Normalement, le booster est conçu pour revenir se poser directement sur sa tour de lancement, où des bras mécaniques géants surnommés les « chopsticks » le rattrapent en plein vol. Une manœuvre spectaculaire, mais qui exige une descente finale d'une très grande précision.
Pour ces premiers vols de la version 3, encore en phase de validation, SpaceX préfère la prudence : plutôt que de risquer un retour vers la tour de lancement et d'exposer les infrastructures au sol à un possible incident, l'entreprise a opté pour un amerrissage dans le golfe du Mexique, au prix de la perte du booster.
Starship : une mission accomplie avec succès
Contrairement au booster, l'étage supérieur du Starship a rempli l'intégralité de ses objectifs. Les six moteurs Raptor de l'étage supérieur ont fonctionné sans accroc tout au long de la montée vers l'espace.

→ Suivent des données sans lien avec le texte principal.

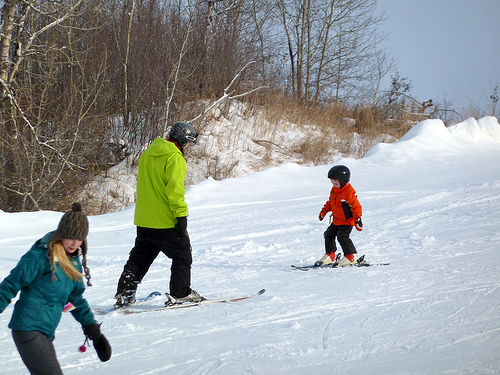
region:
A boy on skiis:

Une fois en trajectoire suborbitale, le Starship a testé pour la première fois en conditions réelles son système de largage de charge utile façon distributeur « Pez » : 20 satellites Starlink de troisième génération ont été relâchés un par un depuis une ouverture située près du nez de l'appareil.
Inspections techniques inédites en vol
Six de ces satellites étaient équipés de caméras destinées à observer l'état des tuiles du bouclier thermique, ainsi que l'intégrité générale du Starhip. Des données nécessaires pour les ingénieurs qui cherchent à évaluer, à distance, l'état du Starship avant sa rentrée atmosphérique.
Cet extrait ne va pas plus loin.